▶ Task prompt: Each entry below is to be given again word for word, with no pictures.

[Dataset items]
----

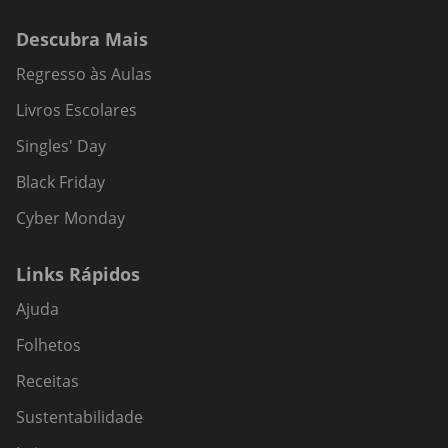
Descubra Mais
Regresso às Aulas
Livros Escolares
Singles' Day
Black Friday
Cyber Monday
Links Rápidos
Ajuda
Folhetos
Receitas
Sustentabilidade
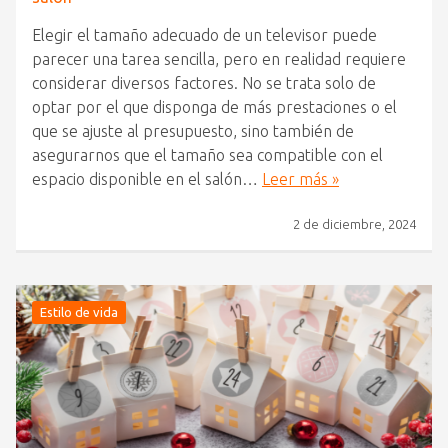
Elegir el tamaño adecuado de un televisor puede
parecer una tarea sencilla, pero en realidad requiere
considerar diversos factores. No se trata solo de
optar por el que disponga de más prestaciones o el
que se ajuste al presupuesto, sino también de
asegurarnos que el tamaño sea compatible con el
espacio disponible en el salón…
Leer más »
2 de diciembre, 2024
Estilo de vida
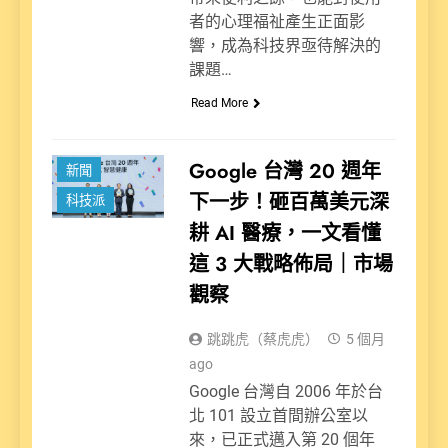
者的心理福祉產生正面影
響，成為科技界亟待解決的
課題…
Read More
Google 台灣 20 週年
新聞
下一步！砸百萬美元深
科技派
耕 AI 醫療，一文看懂
這 3 大戰略佈局｜市場
觀察
跳跳虎（蔡虎虎）
5 個月
ago
Google 台灣自 2006 年於台
北 101 設立首間辦公室以
來，已正式邁入第 20 個年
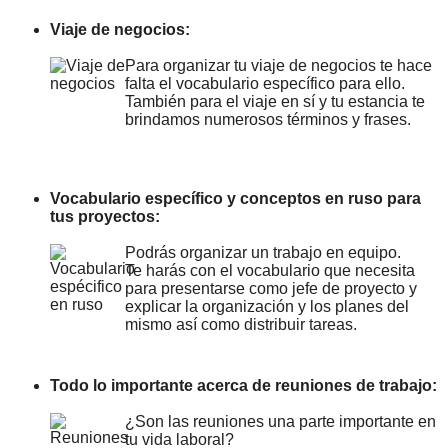
Viaje de negocios:
Para organizar tu viaje de negocios te hace
falta el vocabulario específico para ello.
También para el viaje en sí y tu estancia te
brindamos numerosos términos y frases.
Vocabulario específico y conceptos en ruso para
tus proyectos:
Podrás organizar un trabajo en equipo.
Te harás con el vocabulario que necesita
para presentarse como jefe de proyecto y
explicar la organización y los planes del
mismo así como distribuir tareas.
Todo lo importante acerca de reuniones de trabajo:
¿Son las reuniones una parte importante en
tu vida laboral?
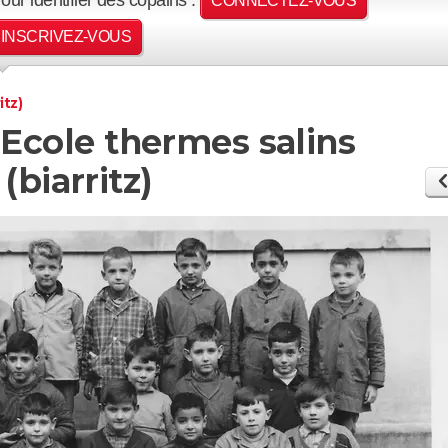
CONNECTEZ-VOUS
INSCRIVEZ-VOUS
itz)
- Ecole thermes salins
(biarritz)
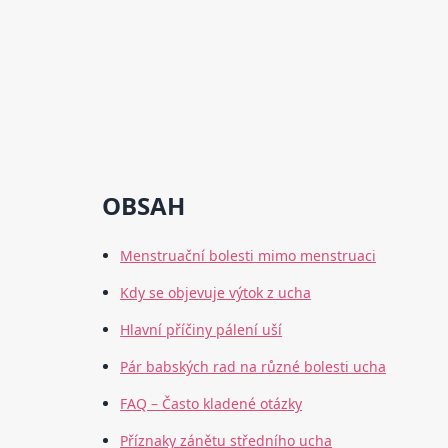
OBSAH
Menstruační bolesti mimo menstruaci
Kdy se objevuje výtok z ucha
Hlavní příčiny pálení uší
Pár babských rad na různé bolesti ucha
FAQ – Často kladené otázky
Příznaky zánětu středního ucha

----

▶ Problem solution:
Descubra Mais
Regresso às Aulas
Livros Escolares
Singles' Day
Black Friday
Cyber Monday
Links Rápidos
Ajuda
Folhetos
Receitas
Sustentabilidade
Elegir el tamaño adecuado de un televisor puede
parecer una tarea sencilla, pero en realidad requiere
considerar diversos factores. No se trata solo de
optar por el que disponga de más prestaciones o el
que se ajuste al presupuesto, sino también de
asegurarnos que el tamaño sea compatible con el
espacio disponible en el salón…
Leer más »
2 de diciembre, 2024
Estilo de vida
者的心理福祉產生正面影
響，成為科技界亟待解決的
課題…
Read More
Google 台灣 20 週年
新聞
下一步！砸百萬美元深
科技派
耕 AI 醫療，一文看懂
這 3 大戰略佈局｜市場
觀察
跳跳虎（蔡虎虎）
5 個月
ago
Google 台灣自 2006 年於台
北 101 設立首間辦公室以
來，已正式邁入第 20 個年
Viaje de negocios:
Para organizar tu viaje de negocios te hace
falta el vocabulario específico para ello.
También para el viaje en sí y tu estancia te
brindamos numerosos términos y frases.
Vocabulario específico y conceptos en ruso para
tus proyectos:
Podrás organizar un trabajo en equipo.
Te harás con el vocabulario que necesita
para presentarse como jefe de proyecto y
explicar la organización y los planes del
mismo así como distribuir tareas.
Todo lo importante acerca de reuniones de trabajo:
¿Son las reuniones una parte importante en
tu vida laboral?
CONNECTEZ-VOUS
INSCRIVEZ-VOUS
itz)
- Ecole thermes salins
(biarritz)
OBSAH
Menstruační bolesti mimo menstruaci
Kdy se objevuje výtok z ucha
Hlavní příčiny pálení uší
Pár babských rad na různé bolesti ucha
FAQ – Často kladené otázky
Příznaky zánětu středního ucha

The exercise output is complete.